Of course, it'd be easier if you just withdrew $100 (instead of $2000) from your personal loan.

Nah.

I headed off to the casino, withdrawing $2000 on the way. I managed to find a table occupied by what looked like two guys. I joined them and bought $1800 worth of chips. I scanned the recent spins result and noticed it was predominantly 1-2 sector, with the occasional 0-3 sector. Perfect, just as according to statistical averages.

After getting my chips, I sat out the first spin. It was a good decision, because it landed in the 0-3 sector. I played the next spin and lost. I played the spin after that, and lost. Unbelievably, it landed on 18 - people had chips on every single number except that number.

I began to panic.

You're not serious are you? You spin 1-2 sector all the time but when I come to the table now, you spin the 0-3 sector three times in a row???
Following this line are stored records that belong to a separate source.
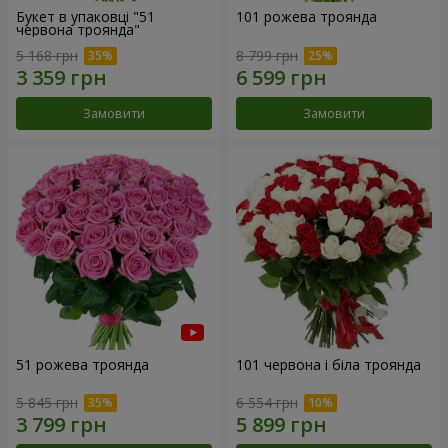
Букет в упаковці "51
101 рожева троянда
червона троянда"
5 168 грн
8 799 грн
Замовити
Замовити
51 рожева троянда
101 червона і біла троянда
5 845 грн
6 554 грн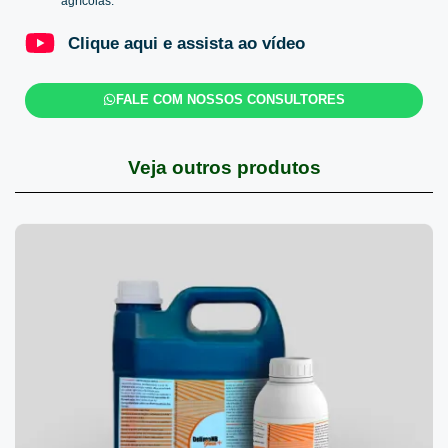
agrícolas.
Clique aqui e assista ao vídeo
FALE COM NOSSOS CONSULTORES
Veja outros produtos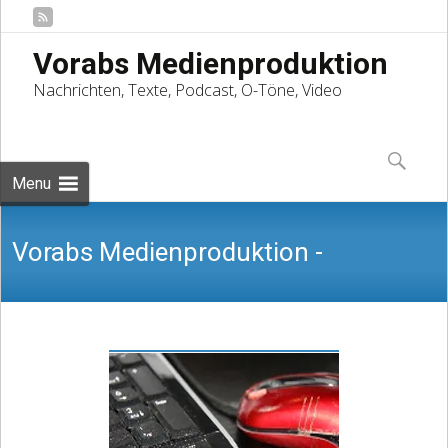
Vorabs Medienproduktion
Nachrichten, Texte, Podcast, O-Töne, Video
Skip
to
Suchen
content
nach:
Menu
Vorabs Medienproduktion -
Nachrichten, Texte, Podcast, O-Töne,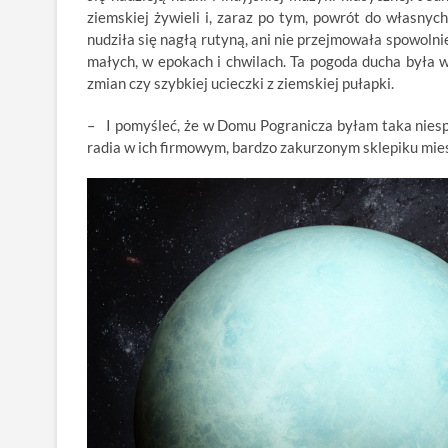
ziemskiej żywieli i, zaraz po tym, powrót do własnyc
nudziła się nagłą rutyną, ani nie przejmowała spowolni
małych, w epokach i chwilach. Ta pogoda ducha była w
zmian czy szybkiej ucieczki z ziemskiej pułapki.
– I pomyśleć, że w Domu Pogranicza byłam taka niespo
radia w ich firmowym, bardzo zakurzonym sklepiku mies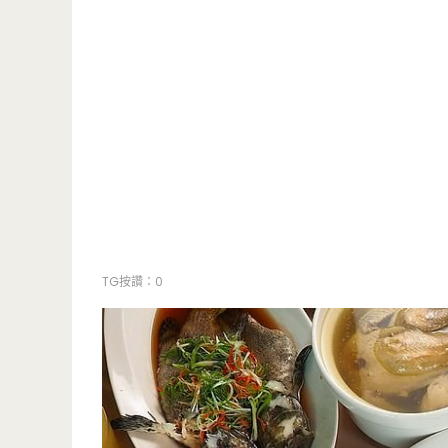
TG按讚：0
I decided to stick with it, and won on the next spin. I counted my chips and was slightly down. I bet again and won. Now I was up a bit more than $100.

I sat out the next few spins as I started thinking.

This is what you came here for right? Why not leave now?

Lucky too, because the spins I sat out landed in the 0-3 sector. By now I was confident again that it'd land in the 1-2 sector, so I bet. And won.

I was now up $1080. I cashed in and left. My lunch hour was up anyway. I walked back to the bank to deposit my money.

I know this is strange, and it completely doesn't make sense, but leaving with a win makes you feel like a winner. All of a sudden my world wasn't so dark. I started thinking maybe I could do this once a week. Maybe I could pay back my loan by doing this. Maybe I could buy an Audi doing this. Maybe I could actually get rich doing this.

The money would pay for not only the car, but also the hotel night I have booked to spend with Lina. And I still got change left over.

Now, it seems like gambling isn't so bad after all.

/gambler's mentality.

2 Comments:

Blogger dj zfg said...

In gambling we trust, I'm going to Las Vegas in 2 weeks.. I will probably have $4000-5000 with me :)

-Josh

11:35 am  
Blogger toey said...

Good to hear from you Josh! Please be careful, just remember, avoiding a loss is as good as a win!